TRUMP: [Pause. Very calmly] See, you think you and me are the same because we both started in the suburbs and got someplace. That’s why you think you can talk to everybody like this. But where I am is someplace you’ll never be, and if you don’t watch yourself, you could wind up going in the wrong direction. Drake’s not the only one got a dog who’d do it for a Louis belt.
[WAITER returns with a MARINE in full dress. KID ROCK seems to have sobered up.]
TRUMP: [To KID ROCK] That’s another thing, Bob. How come Drake is in every goddamn track these days? “Meek Mill feat Drake.” [He pronounces it “feet”] “Travis Scott feat Drake.” Kendrick, BlocBoy JB — well, I guess Drake’s a full collaborator with BlocBoy. But he’s everywhere. Why is that? I mean I like the guy but come on.

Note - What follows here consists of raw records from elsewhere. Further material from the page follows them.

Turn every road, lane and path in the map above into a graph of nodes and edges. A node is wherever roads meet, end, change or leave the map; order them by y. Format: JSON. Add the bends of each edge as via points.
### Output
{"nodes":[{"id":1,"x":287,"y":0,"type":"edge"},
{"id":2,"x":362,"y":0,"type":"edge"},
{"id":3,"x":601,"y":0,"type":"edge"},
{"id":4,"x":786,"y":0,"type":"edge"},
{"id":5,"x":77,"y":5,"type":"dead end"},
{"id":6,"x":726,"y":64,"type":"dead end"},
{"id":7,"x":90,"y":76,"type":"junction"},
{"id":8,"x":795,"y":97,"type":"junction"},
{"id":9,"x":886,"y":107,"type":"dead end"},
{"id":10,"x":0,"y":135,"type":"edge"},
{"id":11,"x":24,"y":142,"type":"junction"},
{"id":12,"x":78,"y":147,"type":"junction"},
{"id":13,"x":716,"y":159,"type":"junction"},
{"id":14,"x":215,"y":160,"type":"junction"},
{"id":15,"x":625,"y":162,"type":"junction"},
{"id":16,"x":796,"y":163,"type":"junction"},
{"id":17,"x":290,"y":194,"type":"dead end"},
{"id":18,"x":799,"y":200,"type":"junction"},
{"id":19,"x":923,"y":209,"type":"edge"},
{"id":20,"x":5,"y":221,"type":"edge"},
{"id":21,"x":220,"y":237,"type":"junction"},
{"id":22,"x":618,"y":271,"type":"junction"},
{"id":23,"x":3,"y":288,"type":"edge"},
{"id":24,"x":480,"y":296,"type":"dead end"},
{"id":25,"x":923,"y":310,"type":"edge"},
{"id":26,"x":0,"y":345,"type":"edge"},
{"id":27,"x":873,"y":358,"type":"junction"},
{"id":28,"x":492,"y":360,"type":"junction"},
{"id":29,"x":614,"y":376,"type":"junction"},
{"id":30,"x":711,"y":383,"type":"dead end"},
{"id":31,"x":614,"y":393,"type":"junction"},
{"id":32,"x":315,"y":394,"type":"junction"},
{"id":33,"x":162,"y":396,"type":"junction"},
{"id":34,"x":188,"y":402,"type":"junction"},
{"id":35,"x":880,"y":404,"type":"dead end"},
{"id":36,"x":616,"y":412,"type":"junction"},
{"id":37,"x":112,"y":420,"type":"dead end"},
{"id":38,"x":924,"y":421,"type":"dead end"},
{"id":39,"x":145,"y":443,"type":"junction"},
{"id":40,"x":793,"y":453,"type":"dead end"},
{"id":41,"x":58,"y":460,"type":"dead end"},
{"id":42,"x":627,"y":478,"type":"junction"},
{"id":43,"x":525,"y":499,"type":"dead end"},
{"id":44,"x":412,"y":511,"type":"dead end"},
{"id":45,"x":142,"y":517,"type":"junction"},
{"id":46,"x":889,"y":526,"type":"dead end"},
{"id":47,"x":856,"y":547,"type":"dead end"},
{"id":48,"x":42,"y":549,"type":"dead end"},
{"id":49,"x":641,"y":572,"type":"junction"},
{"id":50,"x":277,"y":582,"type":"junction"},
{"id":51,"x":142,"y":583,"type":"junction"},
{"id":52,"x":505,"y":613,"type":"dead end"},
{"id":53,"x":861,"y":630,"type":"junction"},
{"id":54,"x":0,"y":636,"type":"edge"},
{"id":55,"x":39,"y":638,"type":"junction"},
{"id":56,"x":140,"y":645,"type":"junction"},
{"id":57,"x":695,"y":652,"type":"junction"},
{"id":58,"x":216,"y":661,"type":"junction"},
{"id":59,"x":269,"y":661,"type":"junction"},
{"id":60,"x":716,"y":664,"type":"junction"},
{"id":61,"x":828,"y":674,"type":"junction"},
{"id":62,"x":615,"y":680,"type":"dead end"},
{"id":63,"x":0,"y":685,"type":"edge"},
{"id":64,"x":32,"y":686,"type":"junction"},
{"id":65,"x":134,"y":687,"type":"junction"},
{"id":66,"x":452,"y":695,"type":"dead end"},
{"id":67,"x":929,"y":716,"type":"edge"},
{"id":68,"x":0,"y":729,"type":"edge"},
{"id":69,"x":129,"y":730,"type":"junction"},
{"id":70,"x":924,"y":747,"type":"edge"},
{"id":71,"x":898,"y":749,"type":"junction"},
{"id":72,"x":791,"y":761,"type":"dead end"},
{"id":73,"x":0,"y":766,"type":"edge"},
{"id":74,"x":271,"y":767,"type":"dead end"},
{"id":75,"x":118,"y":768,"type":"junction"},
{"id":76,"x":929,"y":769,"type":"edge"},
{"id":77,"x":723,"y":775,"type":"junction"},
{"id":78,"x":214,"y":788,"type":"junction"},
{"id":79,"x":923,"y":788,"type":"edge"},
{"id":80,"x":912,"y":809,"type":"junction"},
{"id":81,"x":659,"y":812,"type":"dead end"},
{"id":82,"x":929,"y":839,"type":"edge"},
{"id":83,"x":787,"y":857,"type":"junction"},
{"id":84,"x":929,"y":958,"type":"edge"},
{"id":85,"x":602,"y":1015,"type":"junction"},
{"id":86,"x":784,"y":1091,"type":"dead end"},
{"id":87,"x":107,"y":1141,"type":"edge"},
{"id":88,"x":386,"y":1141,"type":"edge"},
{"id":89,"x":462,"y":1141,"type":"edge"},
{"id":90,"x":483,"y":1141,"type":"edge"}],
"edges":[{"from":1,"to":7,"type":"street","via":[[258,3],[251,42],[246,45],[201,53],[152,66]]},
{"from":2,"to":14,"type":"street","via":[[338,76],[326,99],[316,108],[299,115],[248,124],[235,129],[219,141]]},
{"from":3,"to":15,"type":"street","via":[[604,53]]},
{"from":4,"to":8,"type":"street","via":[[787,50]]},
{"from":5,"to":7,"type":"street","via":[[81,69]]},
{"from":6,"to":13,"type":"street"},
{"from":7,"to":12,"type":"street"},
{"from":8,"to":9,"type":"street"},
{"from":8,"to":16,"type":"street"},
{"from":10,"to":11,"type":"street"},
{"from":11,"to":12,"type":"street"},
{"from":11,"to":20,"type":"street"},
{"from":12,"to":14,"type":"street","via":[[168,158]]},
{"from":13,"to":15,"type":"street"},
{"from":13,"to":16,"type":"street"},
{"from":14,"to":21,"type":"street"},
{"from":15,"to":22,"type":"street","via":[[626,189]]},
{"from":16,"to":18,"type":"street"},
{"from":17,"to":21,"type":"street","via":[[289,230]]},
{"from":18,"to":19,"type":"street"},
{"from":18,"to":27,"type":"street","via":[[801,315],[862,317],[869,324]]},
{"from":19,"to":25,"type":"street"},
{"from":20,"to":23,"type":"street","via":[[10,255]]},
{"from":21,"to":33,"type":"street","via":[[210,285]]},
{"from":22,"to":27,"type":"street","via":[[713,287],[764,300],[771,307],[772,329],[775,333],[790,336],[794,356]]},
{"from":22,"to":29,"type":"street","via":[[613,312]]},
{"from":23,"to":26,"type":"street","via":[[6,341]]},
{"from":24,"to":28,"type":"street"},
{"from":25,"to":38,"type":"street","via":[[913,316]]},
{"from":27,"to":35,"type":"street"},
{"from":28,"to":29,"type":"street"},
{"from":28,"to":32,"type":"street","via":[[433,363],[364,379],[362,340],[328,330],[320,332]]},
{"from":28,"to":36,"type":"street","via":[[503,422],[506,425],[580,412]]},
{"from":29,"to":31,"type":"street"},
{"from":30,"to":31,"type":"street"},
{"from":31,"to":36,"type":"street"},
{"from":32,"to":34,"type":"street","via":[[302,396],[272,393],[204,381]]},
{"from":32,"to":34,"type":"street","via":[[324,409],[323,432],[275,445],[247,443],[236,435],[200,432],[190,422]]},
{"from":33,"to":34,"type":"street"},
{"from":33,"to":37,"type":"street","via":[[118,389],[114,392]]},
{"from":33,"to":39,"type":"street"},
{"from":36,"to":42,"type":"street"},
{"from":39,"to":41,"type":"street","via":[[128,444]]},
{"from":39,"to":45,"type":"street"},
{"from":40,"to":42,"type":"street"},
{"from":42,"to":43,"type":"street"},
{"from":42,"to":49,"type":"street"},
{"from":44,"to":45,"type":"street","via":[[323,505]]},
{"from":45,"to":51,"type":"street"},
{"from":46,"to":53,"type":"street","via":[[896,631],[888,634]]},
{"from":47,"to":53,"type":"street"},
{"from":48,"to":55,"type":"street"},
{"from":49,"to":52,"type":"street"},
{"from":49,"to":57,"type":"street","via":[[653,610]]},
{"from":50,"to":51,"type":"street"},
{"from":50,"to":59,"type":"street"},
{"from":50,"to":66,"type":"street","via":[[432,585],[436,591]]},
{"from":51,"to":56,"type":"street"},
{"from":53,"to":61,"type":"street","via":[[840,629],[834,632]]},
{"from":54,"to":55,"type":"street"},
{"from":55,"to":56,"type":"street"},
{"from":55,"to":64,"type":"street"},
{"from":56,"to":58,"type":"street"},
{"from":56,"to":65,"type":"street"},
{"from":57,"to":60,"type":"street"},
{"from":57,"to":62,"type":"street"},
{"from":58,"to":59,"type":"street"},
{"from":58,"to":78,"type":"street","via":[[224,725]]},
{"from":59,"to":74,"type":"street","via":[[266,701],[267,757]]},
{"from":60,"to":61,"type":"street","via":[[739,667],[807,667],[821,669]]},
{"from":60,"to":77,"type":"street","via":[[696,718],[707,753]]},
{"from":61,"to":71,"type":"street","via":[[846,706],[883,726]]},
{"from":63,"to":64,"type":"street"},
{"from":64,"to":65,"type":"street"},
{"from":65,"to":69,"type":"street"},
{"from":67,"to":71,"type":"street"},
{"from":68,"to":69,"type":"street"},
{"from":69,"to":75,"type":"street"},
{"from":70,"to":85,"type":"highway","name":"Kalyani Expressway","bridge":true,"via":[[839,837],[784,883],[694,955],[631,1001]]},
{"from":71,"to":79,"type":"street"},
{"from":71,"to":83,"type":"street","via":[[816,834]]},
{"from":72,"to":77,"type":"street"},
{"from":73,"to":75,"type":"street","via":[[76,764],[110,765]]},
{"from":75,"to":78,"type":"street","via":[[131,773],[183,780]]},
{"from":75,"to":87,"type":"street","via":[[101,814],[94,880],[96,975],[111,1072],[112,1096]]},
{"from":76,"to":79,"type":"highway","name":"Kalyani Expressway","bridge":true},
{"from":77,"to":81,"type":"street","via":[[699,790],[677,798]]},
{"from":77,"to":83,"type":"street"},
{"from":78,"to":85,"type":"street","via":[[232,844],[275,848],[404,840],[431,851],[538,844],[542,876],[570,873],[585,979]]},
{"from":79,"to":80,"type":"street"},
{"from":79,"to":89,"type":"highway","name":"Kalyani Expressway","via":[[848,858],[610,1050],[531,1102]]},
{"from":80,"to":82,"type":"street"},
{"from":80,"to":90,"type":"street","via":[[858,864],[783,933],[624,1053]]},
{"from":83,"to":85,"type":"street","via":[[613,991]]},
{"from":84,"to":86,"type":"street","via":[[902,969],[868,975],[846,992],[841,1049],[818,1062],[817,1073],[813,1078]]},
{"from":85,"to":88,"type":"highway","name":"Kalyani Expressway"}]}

[TRUMP gestures to the MARINE, who pulls KID ROCK’s chair out. KID ROCK rises.]
TRUMP: We’ll be in touch.
[THE MARINE and KID ROCK leave. WAITER turns to go back to his position.]
KAVANAUGH: Waiter. I’ll have an IPA, please. [WAITER leaves.]
TRUMP: Yeah, drink up, rummy. Just remember who put your ass in that seat.
MULVANEY: Sir, shall I call the other candidate?
TRUMP: Relax, Bob’s not dumb. Give him a day to think things over, he’ll be fine. And I was never serious about Kanye. But the next seat opens up, we’re giving Don King a call.
[The WAITER returns and gives KAVANAUGH an IPA, which he chugs. CURTAIN.]
(Knowing these people I expect Dinesh D'Souza to be the next District Court nominee.)
Kid Rock, Donald Trump and Mick Mulvaney, the most worthless conglomeration of humanity since Mitch McConnell dined alone.